**WHAT IS EXPECTED:** For this exercise, return exactly the lines of the material below that begin at the one with "2). How are" and stop after the one with "PensionsEurope also has".

**MATERIAL FOR THE TASK:**
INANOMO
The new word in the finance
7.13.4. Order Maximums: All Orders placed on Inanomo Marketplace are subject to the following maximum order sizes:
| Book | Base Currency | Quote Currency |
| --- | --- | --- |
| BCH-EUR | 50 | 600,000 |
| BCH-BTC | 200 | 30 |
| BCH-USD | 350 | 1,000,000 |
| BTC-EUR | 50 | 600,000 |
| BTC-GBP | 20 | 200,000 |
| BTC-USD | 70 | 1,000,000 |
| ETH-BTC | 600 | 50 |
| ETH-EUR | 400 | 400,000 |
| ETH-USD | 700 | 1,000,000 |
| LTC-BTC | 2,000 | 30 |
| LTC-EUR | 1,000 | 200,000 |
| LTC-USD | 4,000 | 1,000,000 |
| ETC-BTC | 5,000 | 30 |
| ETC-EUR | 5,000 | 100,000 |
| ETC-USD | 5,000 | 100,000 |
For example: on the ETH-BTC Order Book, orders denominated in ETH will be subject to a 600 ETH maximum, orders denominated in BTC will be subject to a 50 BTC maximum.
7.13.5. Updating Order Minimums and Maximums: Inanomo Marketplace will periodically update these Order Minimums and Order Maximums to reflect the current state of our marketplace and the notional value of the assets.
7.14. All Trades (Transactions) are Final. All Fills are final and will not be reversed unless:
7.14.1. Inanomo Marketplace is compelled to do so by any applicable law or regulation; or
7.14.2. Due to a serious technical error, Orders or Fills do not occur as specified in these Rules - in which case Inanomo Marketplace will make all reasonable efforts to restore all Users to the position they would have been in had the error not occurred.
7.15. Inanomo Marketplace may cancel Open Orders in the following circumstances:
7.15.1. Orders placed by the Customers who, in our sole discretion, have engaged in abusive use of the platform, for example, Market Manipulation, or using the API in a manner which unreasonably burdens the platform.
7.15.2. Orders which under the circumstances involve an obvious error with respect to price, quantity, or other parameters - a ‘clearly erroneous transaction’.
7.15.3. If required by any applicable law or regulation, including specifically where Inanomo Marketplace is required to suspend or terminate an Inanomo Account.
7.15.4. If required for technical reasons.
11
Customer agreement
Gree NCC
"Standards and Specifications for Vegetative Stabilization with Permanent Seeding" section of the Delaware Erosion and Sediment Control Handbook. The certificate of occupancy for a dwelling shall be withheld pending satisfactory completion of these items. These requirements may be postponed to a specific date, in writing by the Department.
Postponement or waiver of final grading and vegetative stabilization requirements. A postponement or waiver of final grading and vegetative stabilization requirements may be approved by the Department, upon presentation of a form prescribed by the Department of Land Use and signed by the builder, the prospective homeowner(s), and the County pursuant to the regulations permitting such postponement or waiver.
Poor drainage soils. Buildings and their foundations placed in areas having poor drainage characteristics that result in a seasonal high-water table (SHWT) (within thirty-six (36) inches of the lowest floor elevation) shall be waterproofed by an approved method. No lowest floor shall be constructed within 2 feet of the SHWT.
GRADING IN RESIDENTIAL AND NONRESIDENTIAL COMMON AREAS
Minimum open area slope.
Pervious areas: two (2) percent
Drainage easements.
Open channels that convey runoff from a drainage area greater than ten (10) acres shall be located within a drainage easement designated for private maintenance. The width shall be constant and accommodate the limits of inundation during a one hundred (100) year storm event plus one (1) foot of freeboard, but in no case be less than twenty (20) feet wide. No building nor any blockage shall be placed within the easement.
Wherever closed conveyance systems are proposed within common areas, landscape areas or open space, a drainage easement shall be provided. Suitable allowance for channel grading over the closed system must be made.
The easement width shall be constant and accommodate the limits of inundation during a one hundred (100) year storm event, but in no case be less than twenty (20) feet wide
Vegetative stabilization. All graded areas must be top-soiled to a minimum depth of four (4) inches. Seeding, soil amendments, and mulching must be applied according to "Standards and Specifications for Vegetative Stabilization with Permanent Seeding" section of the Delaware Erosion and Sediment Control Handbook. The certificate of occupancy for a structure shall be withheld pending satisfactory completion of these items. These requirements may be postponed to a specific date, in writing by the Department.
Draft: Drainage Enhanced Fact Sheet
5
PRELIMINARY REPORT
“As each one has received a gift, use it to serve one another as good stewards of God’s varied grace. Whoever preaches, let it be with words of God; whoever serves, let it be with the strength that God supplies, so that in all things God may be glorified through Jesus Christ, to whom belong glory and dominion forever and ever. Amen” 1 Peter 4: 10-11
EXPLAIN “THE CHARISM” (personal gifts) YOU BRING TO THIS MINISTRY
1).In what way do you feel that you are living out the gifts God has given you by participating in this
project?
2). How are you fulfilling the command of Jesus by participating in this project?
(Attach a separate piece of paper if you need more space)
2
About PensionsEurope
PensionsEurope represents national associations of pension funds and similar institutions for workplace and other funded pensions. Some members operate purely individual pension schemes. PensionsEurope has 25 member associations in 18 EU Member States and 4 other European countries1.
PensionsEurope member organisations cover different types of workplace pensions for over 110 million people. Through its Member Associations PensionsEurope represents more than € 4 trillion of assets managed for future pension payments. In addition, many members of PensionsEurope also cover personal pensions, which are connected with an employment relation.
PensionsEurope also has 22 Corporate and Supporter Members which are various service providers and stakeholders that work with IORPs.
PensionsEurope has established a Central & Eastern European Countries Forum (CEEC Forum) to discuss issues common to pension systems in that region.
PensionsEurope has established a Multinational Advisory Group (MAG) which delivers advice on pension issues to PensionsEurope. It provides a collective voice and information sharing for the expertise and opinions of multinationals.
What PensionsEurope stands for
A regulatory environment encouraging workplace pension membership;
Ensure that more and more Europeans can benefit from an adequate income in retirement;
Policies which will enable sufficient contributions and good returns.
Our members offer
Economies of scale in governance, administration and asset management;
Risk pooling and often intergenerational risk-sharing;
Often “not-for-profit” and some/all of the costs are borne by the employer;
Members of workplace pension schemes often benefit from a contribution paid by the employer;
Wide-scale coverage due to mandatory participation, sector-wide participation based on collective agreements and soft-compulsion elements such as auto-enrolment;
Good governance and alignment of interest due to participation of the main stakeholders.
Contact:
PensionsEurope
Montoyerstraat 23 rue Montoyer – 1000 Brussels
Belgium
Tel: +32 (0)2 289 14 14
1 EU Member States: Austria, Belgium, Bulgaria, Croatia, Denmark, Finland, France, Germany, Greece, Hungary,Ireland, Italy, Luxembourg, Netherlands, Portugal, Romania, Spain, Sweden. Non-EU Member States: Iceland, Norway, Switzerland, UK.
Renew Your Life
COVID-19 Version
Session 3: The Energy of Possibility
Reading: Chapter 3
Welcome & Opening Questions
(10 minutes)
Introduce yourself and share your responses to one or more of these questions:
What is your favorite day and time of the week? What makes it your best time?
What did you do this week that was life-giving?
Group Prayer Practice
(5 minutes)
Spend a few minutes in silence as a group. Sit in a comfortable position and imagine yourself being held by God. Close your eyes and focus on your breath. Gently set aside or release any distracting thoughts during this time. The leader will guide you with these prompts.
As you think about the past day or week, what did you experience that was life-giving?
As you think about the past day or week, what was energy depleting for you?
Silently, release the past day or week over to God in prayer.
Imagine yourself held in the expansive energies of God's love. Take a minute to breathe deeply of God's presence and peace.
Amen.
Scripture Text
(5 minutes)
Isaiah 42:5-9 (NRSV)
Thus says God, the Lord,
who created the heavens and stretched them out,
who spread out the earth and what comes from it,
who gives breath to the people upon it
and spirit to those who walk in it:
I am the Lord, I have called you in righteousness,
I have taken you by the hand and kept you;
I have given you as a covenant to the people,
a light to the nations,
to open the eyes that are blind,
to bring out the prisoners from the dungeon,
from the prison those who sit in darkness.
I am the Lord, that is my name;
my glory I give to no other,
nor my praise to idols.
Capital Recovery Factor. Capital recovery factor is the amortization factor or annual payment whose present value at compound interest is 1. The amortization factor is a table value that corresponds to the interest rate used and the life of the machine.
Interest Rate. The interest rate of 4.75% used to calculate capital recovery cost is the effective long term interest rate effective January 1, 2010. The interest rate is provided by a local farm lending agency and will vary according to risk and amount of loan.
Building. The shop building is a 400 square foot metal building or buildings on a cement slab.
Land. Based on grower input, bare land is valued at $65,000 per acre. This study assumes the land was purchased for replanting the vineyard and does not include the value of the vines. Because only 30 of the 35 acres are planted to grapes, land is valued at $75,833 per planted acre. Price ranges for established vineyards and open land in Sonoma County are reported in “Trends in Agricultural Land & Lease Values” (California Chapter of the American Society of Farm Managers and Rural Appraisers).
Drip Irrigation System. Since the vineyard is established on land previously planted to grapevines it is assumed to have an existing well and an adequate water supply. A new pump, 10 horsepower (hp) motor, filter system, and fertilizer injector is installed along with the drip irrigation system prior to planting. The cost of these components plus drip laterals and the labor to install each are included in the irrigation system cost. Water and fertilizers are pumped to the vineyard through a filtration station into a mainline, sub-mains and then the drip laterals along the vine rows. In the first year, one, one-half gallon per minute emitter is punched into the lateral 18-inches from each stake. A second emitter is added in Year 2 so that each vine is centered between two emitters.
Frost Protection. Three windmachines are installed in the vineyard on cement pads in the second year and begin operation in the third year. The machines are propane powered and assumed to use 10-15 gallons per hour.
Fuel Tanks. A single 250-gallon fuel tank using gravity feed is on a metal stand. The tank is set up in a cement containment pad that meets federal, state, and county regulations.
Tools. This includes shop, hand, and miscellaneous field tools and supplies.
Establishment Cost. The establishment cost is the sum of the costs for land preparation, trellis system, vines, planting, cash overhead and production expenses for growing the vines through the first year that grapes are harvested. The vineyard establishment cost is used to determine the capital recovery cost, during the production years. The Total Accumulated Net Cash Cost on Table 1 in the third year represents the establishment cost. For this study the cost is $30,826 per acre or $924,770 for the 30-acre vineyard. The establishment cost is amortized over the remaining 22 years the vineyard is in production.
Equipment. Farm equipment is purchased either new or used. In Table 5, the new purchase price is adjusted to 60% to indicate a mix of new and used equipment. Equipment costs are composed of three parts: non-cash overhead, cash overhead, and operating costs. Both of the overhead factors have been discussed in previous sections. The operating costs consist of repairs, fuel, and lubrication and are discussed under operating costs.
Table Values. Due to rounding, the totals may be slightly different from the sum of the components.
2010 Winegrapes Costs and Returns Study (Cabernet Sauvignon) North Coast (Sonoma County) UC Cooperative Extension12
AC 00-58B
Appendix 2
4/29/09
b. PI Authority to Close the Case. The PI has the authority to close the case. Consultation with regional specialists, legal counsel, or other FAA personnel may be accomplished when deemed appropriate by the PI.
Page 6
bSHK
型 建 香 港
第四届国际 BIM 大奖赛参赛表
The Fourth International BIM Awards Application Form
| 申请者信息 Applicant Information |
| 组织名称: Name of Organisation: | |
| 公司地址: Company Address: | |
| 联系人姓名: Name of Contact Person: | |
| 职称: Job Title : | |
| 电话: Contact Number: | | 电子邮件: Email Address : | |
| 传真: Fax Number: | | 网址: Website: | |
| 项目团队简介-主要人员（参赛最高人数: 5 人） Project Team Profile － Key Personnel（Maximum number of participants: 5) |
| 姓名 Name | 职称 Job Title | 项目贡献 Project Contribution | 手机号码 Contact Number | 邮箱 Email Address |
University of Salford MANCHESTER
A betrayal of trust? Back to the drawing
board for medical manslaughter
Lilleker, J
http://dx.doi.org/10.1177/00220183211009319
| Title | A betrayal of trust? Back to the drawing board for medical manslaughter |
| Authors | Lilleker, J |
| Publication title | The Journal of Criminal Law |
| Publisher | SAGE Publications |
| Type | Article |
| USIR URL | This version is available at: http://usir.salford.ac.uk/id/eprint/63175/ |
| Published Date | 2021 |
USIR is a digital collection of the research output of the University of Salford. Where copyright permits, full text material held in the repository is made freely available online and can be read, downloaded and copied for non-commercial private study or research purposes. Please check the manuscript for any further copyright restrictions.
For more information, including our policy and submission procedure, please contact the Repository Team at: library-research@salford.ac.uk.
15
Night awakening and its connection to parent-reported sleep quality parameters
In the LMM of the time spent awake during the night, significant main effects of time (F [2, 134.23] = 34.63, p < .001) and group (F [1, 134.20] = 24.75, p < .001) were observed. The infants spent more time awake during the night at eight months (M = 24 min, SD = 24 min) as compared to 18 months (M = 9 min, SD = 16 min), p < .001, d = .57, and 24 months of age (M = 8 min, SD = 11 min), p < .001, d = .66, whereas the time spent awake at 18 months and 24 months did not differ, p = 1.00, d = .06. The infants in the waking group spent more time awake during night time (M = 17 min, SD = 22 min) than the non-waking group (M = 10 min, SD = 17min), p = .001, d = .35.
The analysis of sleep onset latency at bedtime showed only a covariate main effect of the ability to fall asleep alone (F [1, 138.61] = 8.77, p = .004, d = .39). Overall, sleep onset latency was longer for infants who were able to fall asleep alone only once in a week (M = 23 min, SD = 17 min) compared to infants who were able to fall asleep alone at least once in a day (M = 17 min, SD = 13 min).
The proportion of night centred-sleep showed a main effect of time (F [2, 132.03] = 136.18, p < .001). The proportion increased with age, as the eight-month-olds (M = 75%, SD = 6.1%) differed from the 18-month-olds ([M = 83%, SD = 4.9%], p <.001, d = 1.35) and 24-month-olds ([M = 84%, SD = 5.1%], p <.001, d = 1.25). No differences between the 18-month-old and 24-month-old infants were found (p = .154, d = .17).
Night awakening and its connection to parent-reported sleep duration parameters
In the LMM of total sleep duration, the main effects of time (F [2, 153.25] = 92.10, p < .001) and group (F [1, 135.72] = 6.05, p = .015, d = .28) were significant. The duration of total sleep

**THE ANSWER:**
2). How are you fulfilling the command of Jesus by participating in this project?
(Attach a separate piece of paper if you need more space)
2
About PensionsEurope
PensionsEurope represents national associations of pension funds and similar institutions for workplace and other funded pensions. Some members operate purely individual pension schemes. PensionsEurope has 25 member associations in 18 EU Member States and 4 other European countries1.
PensionsEurope member organisations cover different types of workplace pensions for over 110 million people. Through its Member Associations PensionsEurope represents more than € 4 trillion of assets managed for future pension payments. In addition, many members of PensionsEurope also cover personal pensions, which are connected with an employment relation.
PensionsEurope also has 22 Corporate and Supporter Members which are various service providers and stakeholders that work with IORPs.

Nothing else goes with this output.